The program is open to first-time full-time students at colleges in San Diego City, Mesa, and Miramar. Former foster youth, veterans, returning students, and some part-time students are eligible. Much of the funding comes from donors, who have contributed more than $ 1.6 million to the program.
“Constance is recognized both locally and nationally for her transformational leadership, and during her tenure as Chancellor, the SDCCD established itself as one of the nation’s leading community college districts, known for its deep commitment to advocacy. social justice, “Dr. Maria Nieto Senour, chairman of the district board of directors of San Diego Community College, said in an article in the” Diverse “newsletter.
Nationally, Carroll has contributed as a member of the National Humanities Council. Former President Barack Obama appointed Carroll in 2011 for a six-year term.

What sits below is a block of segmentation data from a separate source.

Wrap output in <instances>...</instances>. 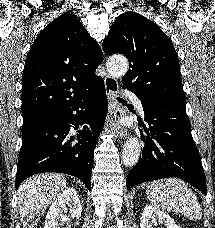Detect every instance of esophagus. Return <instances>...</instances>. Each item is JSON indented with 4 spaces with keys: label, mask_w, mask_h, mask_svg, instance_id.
Wrapping results in <instances>:
<instances>
[{
    "label": "esophagus",
    "mask_w": 215,
    "mask_h": 228,
    "mask_svg": "<svg viewBox=\"0 0 215 228\" xmlns=\"http://www.w3.org/2000/svg\"><path fill=\"white\" fill-rule=\"evenodd\" d=\"M104 85L109 104V118L111 122H115L124 117V108L118 102L119 84L116 78L107 74L104 76ZM116 135L118 137H126L127 129L118 126L116 128Z\"/></svg>",
    "instance_id": "esophagus-1"
}]
</instances>
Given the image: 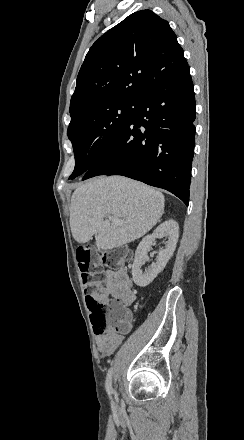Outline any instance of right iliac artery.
<instances>
[{
    "label": "right iliac artery",
    "mask_w": 244,
    "mask_h": 440,
    "mask_svg": "<svg viewBox=\"0 0 244 440\" xmlns=\"http://www.w3.org/2000/svg\"><path fill=\"white\" fill-rule=\"evenodd\" d=\"M112 373H113V368H110L108 370L107 373V377H106V384H105V388L106 391L109 395H111L113 393V388H112Z\"/></svg>",
    "instance_id": "82829eb1"
}]
</instances>
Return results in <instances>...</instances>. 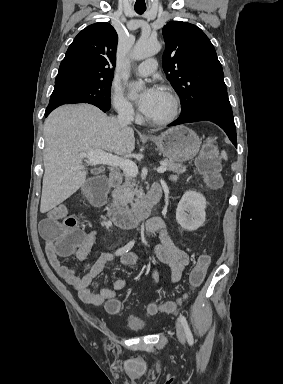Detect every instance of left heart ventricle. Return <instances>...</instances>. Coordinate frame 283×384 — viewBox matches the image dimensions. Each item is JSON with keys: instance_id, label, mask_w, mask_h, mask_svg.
I'll use <instances>...</instances> for the list:
<instances>
[{"instance_id": "b2bd125f", "label": "left heart ventricle", "mask_w": 283, "mask_h": 384, "mask_svg": "<svg viewBox=\"0 0 283 384\" xmlns=\"http://www.w3.org/2000/svg\"><path fill=\"white\" fill-rule=\"evenodd\" d=\"M170 111V103L165 95V93H162L160 99L155 104L151 112L147 115H144L148 119H160L169 114Z\"/></svg>"}]
</instances>
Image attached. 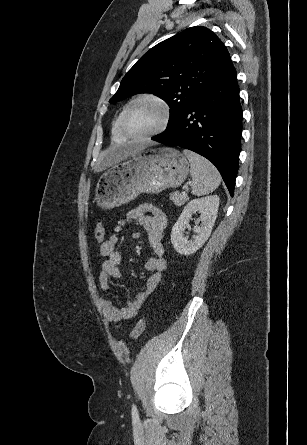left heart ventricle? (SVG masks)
Returning a JSON list of instances; mask_svg holds the SVG:
<instances>
[{"instance_id":"b2bd125f","label":"left heart ventricle","mask_w":307,"mask_h":445,"mask_svg":"<svg viewBox=\"0 0 307 445\" xmlns=\"http://www.w3.org/2000/svg\"><path fill=\"white\" fill-rule=\"evenodd\" d=\"M162 119V108L152 101L138 102L131 106L128 113L129 125L136 133L154 130Z\"/></svg>"}]
</instances>
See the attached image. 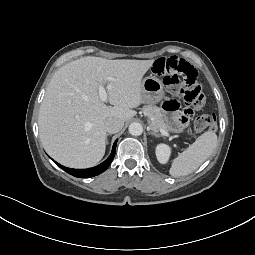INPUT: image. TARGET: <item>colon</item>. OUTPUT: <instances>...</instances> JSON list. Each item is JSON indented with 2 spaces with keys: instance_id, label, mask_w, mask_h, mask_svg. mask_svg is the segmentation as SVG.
I'll return each instance as SVG.
<instances>
[{
  "instance_id": "1",
  "label": "colon",
  "mask_w": 255,
  "mask_h": 255,
  "mask_svg": "<svg viewBox=\"0 0 255 255\" xmlns=\"http://www.w3.org/2000/svg\"><path fill=\"white\" fill-rule=\"evenodd\" d=\"M153 72L164 77V83L173 95H180L186 105L185 116H191L194 109L205 103L201 82L196 69L184 59L177 57L160 58L153 64ZM216 122L214 113H206L196 117L194 130L198 133L213 128Z\"/></svg>"
}]
</instances>
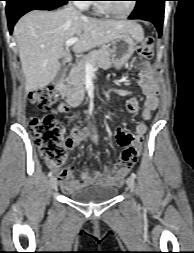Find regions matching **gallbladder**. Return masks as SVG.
<instances>
[{"label":"gallbladder","instance_id":"bac80fb5","mask_svg":"<svg viewBox=\"0 0 194 253\" xmlns=\"http://www.w3.org/2000/svg\"><path fill=\"white\" fill-rule=\"evenodd\" d=\"M64 74H65V65L63 63H61L59 71L54 78V81L59 82L62 79V77L64 76Z\"/></svg>","mask_w":194,"mask_h":253}]
</instances>
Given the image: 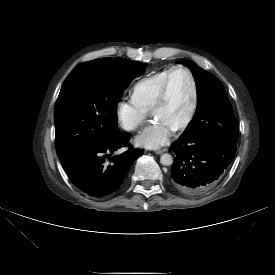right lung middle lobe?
<instances>
[{"mask_svg": "<svg viewBox=\"0 0 275 275\" xmlns=\"http://www.w3.org/2000/svg\"><path fill=\"white\" fill-rule=\"evenodd\" d=\"M146 67L137 61L105 57L81 63L71 71L55 107L58 156L119 132L116 128L118 100Z\"/></svg>", "mask_w": 275, "mask_h": 275, "instance_id": "dd1d6c3e", "label": "right lung middle lobe"}]
</instances>
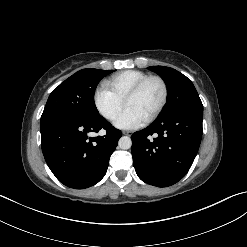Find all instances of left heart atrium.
Wrapping results in <instances>:
<instances>
[{"mask_svg": "<svg viewBox=\"0 0 247 247\" xmlns=\"http://www.w3.org/2000/svg\"><path fill=\"white\" fill-rule=\"evenodd\" d=\"M147 121V117L136 108L126 106L118 115L114 124L121 129H135L142 126Z\"/></svg>", "mask_w": 247, "mask_h": 247, "instance_id": "left-heart-atrium-1", "label": "left heart atrium"}]
</instances>
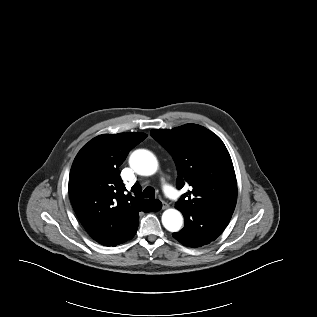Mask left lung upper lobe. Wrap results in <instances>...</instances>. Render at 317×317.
Instances as JSON below:
<instances>
[{
    "label": "left lung upper lobe",
    "instance_id": "5c2ea615",
    "mask_svg": "<svg viewBox=\"0 0 317 317\" xmlns=\"http://www.w3.org/2000/svg\"><path fill=\"white\" fill-rule=\"evenodd\" d=\"M151 135L173 157L178 189L191 186L175 206L182 213L212 209L233 214L237 201L234 167L222 140L208 129L186 124Z\"/></svg>",
    "mask_w": 317,
    "mask_h": 317
}]
</instances>
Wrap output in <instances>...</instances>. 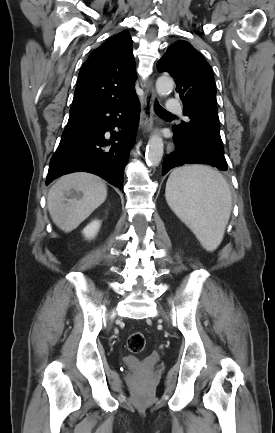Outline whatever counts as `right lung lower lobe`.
Instances as JSON below:
<instances>
[{
    "mask_svg": "<svg viewBox=\"0 0 275 433\" xmlns=\"http://www.w3.org/2000/svg\"><path fill=\"white\" fill-rule=\"evenodd\" d=\"M139 113L135 95L71 115L50 160L46 185L62 175L81 171L94 173L123 191V171L135 141ZM115 127L119 132L112 130Z\"/></svg>",
    "mask_w": 275,
    "mask_h": 433,
    "instance_id": "98d812e1",
    "label": "right lung lower lobe"
}]
</instances>
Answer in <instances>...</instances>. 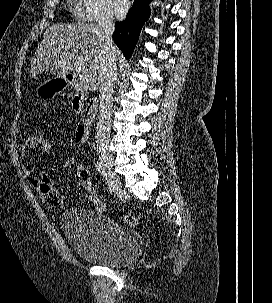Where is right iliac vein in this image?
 <instances>
[{
	"label": "right iliac vein",
	"instance_id": "1",
	"mask_svg": "<svg viewBox=\"0 0 272 303\" xmlns=\"http://www.w3.org/2000/svg\"><path fill=\"white\" fill-rule=\"evenodd\" d=\"M101 161H102L103 166L105 167V169L107 170V172L109 174V177L111 179V182L114 186L115 191L118 194H121L123 189H122V186H121L119 176L117 174H115L114 171H113L112 159L108 156L102 155L101 156Z\"/></svg>",
	"mask_w": 272,
	"mask_h": 303
}]
</instances>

Nationally and locally, Carroll has served on various boards including the League for Innovation, Community College Humanities Association, San Diego Regional Economic Development Corp. and various committees to which she was appointed by former San Diego Mayor Kevin Faulconer.
Carroll helped establish the California Community Colleges Baccalaureate Association (CCCBA), a nonprofit organization that provides assistance and opportunities to 116 community colleges across the state to offer four-year degrees in fields in need of more skilled workers. She is the CEO of the association.
Upon retirement, Carroll said she plans to do more of what she loves most: public service.
“You won’t see me in a Winnebago – with all due respect to Winnebagos – in a motorhome, because I love the service,” Carroll said.